[Records for the exercise Boundary: Start]

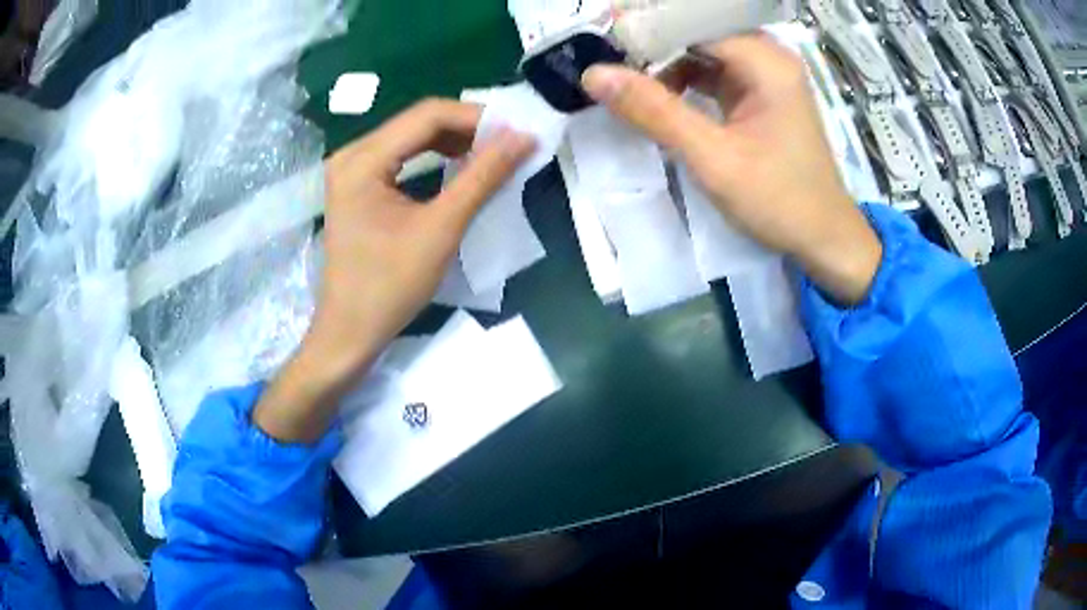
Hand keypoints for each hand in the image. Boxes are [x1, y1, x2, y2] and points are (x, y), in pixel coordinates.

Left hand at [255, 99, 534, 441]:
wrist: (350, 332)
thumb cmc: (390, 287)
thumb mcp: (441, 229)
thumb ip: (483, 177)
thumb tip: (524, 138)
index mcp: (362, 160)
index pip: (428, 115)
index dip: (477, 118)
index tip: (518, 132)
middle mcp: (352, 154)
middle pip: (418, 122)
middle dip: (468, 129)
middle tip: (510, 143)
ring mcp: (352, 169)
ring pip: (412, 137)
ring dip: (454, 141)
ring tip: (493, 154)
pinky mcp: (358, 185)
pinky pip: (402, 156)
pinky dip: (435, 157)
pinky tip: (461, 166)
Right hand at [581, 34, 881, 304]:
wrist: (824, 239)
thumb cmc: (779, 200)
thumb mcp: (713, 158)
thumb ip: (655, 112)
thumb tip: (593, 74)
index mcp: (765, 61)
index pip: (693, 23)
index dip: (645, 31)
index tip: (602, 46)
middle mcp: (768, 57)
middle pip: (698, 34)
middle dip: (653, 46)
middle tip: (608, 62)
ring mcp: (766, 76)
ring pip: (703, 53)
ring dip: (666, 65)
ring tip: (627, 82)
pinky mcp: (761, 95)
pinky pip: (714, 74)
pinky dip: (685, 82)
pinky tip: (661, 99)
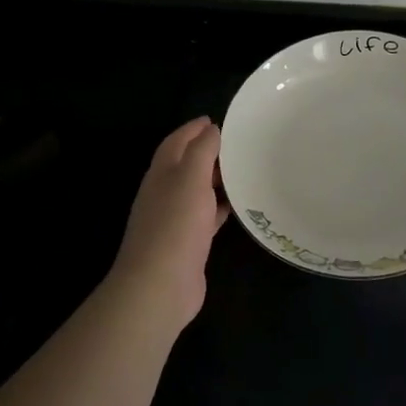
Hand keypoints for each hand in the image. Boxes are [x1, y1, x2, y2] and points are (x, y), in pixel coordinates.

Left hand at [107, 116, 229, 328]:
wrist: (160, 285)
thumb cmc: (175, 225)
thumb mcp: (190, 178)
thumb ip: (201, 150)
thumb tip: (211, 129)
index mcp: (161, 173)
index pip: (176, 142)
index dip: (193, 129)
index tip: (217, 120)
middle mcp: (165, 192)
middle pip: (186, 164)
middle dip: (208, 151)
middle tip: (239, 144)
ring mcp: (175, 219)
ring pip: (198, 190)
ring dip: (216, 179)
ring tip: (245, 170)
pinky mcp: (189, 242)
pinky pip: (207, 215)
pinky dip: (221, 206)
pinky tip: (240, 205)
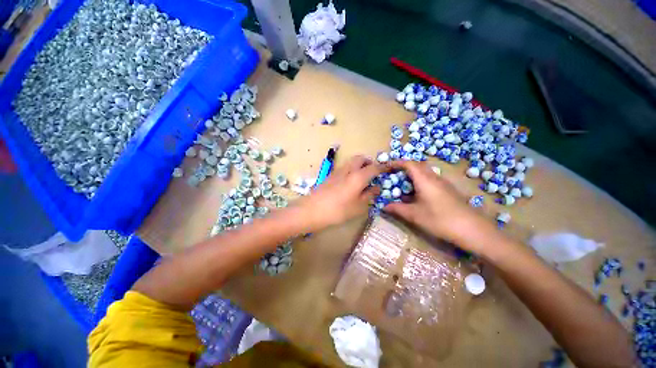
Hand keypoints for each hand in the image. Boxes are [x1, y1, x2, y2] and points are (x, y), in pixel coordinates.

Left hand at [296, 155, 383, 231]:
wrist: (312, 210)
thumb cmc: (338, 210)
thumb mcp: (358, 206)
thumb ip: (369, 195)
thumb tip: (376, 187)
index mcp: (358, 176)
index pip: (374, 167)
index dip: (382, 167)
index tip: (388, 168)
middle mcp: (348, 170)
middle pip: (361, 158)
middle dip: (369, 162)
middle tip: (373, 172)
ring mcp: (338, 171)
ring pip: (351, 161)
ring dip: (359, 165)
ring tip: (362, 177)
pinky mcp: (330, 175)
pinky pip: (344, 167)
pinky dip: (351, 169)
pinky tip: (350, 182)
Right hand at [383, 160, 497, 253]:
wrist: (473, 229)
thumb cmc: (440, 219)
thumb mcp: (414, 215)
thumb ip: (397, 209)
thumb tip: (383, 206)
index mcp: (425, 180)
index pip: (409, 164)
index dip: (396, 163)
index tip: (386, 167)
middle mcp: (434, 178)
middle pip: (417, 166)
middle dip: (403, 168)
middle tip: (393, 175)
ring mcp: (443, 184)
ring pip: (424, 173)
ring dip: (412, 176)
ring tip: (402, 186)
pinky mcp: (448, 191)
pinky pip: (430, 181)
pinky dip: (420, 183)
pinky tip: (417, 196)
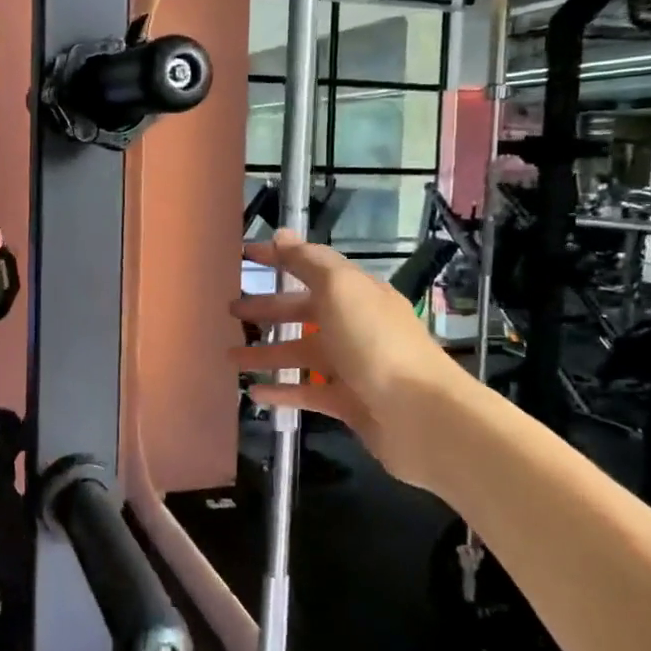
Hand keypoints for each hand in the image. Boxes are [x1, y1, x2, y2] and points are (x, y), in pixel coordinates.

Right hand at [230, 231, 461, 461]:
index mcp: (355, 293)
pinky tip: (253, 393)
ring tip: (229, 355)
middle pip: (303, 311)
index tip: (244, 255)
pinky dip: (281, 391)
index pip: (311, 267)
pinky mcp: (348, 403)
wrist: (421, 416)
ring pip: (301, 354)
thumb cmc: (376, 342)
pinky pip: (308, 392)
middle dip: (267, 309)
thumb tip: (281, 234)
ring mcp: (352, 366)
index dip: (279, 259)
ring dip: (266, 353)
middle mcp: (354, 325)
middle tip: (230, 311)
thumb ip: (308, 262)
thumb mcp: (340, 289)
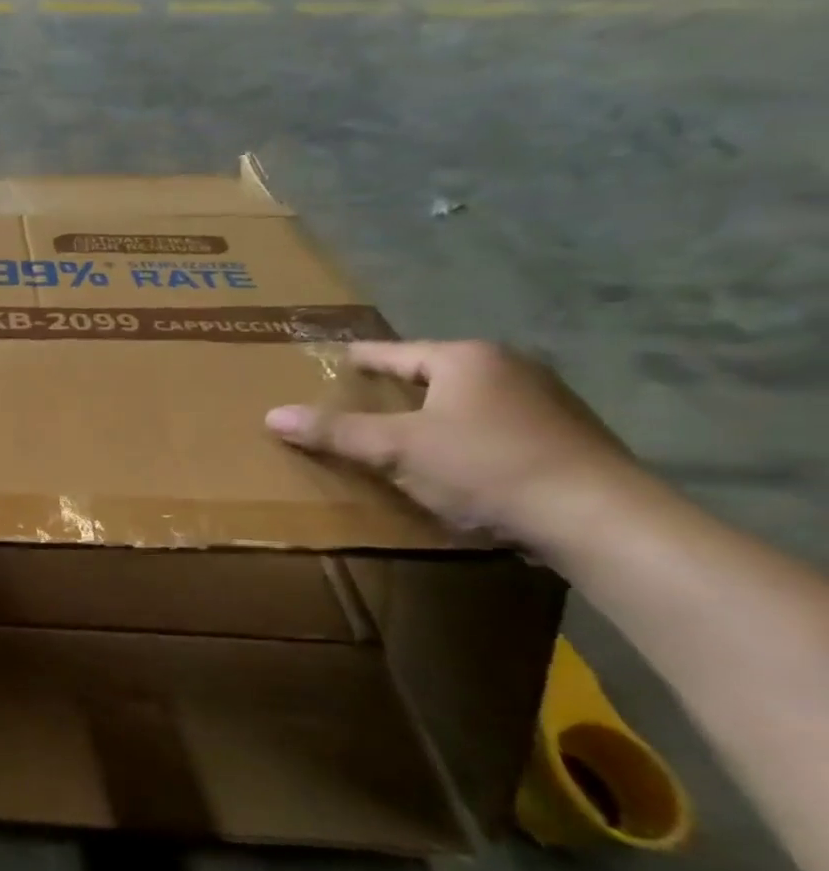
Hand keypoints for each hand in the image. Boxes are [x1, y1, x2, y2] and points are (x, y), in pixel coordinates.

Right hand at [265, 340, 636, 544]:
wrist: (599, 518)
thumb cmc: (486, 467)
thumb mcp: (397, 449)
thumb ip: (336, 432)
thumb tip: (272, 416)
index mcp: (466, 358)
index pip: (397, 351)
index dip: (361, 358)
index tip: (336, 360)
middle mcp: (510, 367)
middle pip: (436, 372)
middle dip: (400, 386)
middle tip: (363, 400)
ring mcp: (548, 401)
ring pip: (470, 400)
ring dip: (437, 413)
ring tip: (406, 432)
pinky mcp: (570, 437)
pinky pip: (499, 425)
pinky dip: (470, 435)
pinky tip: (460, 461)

[Records for the exercise Boundary: End]

• About this exercise:
The required output is a verbatim repetition of the lines from the opening of the entries above through the line containing "middle dip: (468, 129)", inclusive, with no pictures and nothing else.

• Task solution:
Hand keypoints for each hand in the image. Boxes are [x1, y1, x2, y2] and points are (x, y), in pixel coordinates.

Left hand at [255, 99, 534, 441]:
wrist: (350, 332)
thumb cmc: (390, 287)
thumb mcp: (441, 229)
thumb ip: (483, 177)
thumb tip: (524, 138)
index mcp: (362, 160)
index pip: (428, 115)
index dip: (477, 118)
index tip: (518, 132)
middle mcp: (352, 154)
middle pip: (418, 122)
middle dip: (468, 129)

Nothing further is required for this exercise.